» What you have to do
Copy the listing below in full and skip every picture.

-- Exercise data follows --

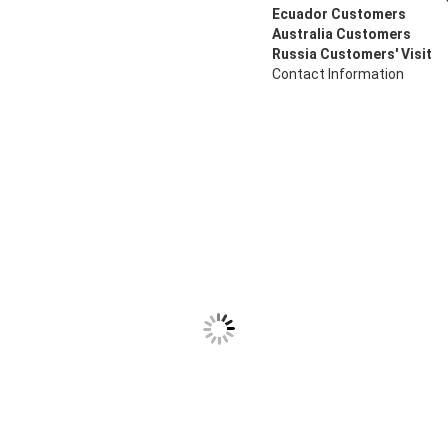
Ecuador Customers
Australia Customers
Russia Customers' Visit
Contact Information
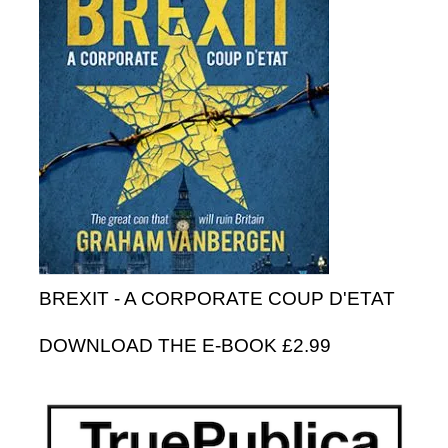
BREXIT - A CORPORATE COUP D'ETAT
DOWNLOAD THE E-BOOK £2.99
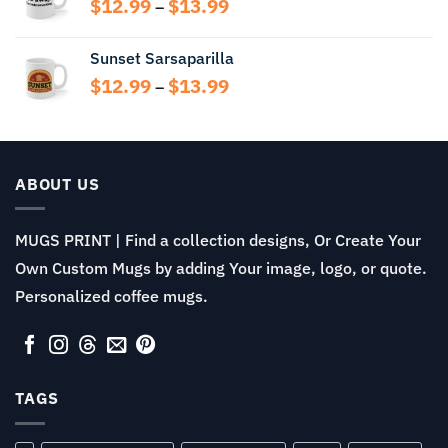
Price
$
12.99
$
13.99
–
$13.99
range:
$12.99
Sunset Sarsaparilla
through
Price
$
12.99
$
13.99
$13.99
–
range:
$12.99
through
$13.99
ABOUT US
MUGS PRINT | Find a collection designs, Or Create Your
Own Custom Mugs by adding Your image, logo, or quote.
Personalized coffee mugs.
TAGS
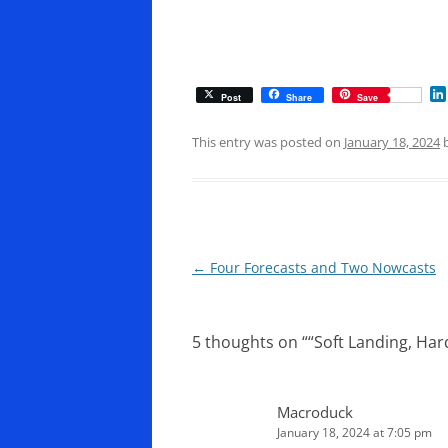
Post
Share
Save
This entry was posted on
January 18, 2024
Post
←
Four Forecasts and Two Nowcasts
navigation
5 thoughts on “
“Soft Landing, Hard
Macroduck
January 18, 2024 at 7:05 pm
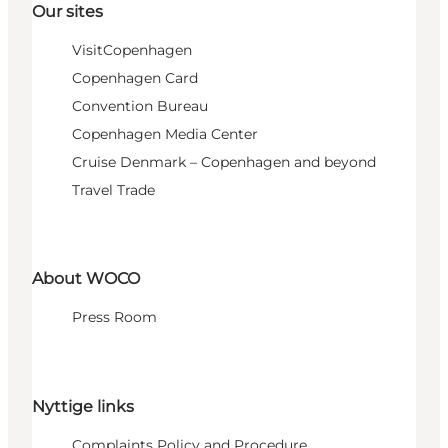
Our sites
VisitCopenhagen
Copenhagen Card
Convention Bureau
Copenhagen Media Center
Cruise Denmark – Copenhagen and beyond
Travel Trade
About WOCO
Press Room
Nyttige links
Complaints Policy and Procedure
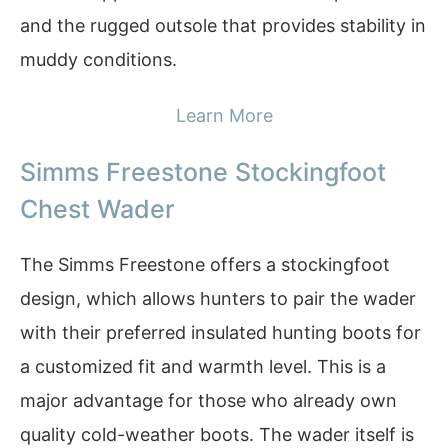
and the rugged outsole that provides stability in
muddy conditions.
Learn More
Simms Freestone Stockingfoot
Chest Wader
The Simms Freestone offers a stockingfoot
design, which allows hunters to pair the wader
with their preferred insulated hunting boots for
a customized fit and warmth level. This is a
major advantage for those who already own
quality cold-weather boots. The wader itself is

-- Exercise data concluded --

» Written response
Ecuador Customers
Australia Customers
Russia Customers' Visit
Contact Information
BREXIT - A CORPORATE COUP D'ETAT
DOWNLOAD THE E-BOOK £2.99
Price
$
12.99
$
13.99
–
$13.99
range:
$12.99
Sunset Sarsaparilla
through
Price
$
12.99
$
13.99
$13.99
–
range:
$12.99
through
$13.99
ABOUT US
MUGS PRINT | Find a collection designs, Or Create Your
Own Custom Mugs by adding Your image, logo, or quote.
Personalized coffee mugs.
TAGS
Post
Share
Save
This entry was posted on
January 18, 2024
Post
←
Four Forecasts and Two Nowcasts
navigation
5 thoughts on “
“Soft Landing, Hard
Macroduck
January 18, 2024 at 7:05 pm
Our sites
VisitCopenhagen
Copenhagen Card
Convention Bureau
Copenhagen Media Center
Cruise Denmark – Copenhagen and beyond
Travel Trade
About WOCO
Press Room
Nyttige links
Complaints Policy and Procedure
and the rugged outsole that provides stability in
muddy conditions.
Learn More
Simms Freestone Stockingfoot
Chest Wader
The Simms Freestone offers a stockingfoot
design, which allows hunters to pair the wader
with their preferred insulated hunting boots for
a customized fit and warmth level. This is a
major advantage for those who already own
quality cold-weather boots. The wader itself is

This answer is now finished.